Task brief
Report how many lines in the records that follow have the word "MongoDB" in them, giving the number and nothing more.

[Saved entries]
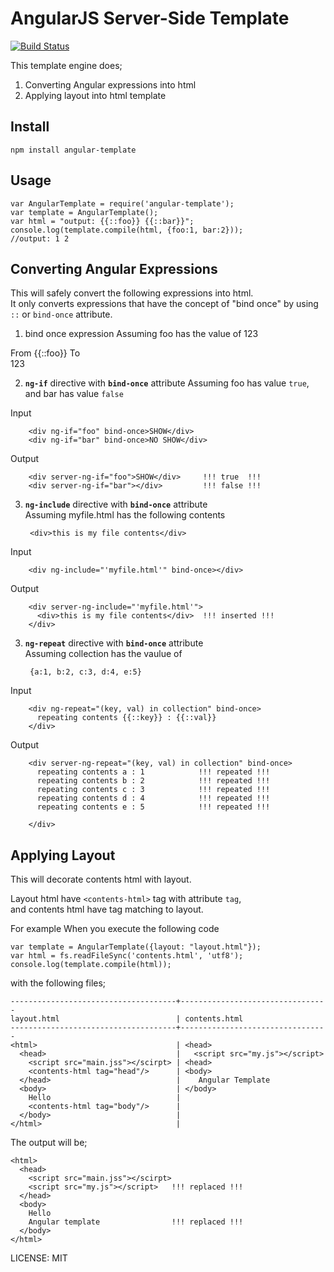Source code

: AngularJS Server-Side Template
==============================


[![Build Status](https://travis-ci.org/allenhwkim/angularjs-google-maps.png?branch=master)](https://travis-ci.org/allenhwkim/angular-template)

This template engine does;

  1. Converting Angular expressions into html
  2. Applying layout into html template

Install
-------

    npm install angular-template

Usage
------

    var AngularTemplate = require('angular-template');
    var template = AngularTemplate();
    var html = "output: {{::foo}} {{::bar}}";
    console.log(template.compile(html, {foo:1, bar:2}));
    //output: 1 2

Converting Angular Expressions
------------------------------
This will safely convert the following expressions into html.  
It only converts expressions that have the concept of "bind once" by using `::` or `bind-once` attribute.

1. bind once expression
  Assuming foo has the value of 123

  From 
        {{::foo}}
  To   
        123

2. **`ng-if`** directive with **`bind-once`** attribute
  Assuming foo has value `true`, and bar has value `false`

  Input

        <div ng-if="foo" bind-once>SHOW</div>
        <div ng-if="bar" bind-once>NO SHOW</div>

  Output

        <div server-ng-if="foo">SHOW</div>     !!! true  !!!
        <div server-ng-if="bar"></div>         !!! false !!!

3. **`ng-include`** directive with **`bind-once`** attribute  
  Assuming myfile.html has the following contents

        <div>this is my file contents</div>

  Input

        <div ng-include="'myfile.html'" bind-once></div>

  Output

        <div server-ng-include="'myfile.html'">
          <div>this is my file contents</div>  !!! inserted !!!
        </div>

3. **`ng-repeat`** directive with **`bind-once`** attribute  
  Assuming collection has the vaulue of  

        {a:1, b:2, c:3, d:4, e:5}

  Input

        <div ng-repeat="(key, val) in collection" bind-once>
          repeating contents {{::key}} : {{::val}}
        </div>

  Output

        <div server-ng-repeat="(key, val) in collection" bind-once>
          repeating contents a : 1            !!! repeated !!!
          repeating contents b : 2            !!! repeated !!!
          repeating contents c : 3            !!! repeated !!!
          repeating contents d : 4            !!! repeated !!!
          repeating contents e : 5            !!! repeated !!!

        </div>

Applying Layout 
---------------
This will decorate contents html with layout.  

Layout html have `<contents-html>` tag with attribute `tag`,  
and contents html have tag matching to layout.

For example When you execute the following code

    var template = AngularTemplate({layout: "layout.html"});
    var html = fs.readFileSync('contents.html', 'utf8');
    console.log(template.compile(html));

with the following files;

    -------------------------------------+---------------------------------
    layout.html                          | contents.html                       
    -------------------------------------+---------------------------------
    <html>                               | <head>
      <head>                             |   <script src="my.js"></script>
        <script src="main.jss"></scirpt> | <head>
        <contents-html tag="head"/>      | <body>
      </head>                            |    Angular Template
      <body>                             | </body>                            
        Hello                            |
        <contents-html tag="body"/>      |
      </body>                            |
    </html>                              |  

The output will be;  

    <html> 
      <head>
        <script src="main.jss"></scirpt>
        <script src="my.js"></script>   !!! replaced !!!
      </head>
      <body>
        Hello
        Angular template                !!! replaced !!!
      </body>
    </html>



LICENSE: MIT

---

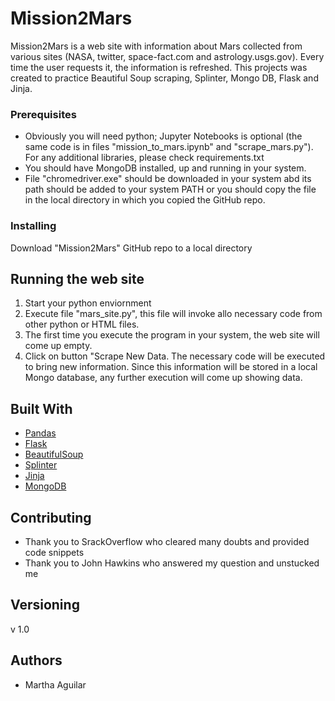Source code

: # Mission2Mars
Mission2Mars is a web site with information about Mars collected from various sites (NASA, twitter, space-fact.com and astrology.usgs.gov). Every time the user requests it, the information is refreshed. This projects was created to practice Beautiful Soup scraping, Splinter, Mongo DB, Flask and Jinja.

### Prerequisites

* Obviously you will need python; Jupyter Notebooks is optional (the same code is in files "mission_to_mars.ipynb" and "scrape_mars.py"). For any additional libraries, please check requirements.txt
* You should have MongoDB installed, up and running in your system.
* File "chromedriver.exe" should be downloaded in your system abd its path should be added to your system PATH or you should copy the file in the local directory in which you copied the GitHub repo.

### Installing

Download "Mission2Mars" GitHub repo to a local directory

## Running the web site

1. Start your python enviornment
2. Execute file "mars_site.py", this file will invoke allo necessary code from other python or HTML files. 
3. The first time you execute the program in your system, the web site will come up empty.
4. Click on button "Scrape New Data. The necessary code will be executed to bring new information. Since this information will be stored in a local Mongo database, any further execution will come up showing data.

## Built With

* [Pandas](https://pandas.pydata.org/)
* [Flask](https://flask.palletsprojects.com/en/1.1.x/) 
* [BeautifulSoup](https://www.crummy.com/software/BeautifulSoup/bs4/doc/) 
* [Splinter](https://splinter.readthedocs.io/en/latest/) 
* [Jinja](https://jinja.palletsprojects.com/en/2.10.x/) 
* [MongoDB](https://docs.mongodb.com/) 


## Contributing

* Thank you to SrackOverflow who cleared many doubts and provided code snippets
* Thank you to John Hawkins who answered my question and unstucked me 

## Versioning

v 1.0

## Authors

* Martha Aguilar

Solution
2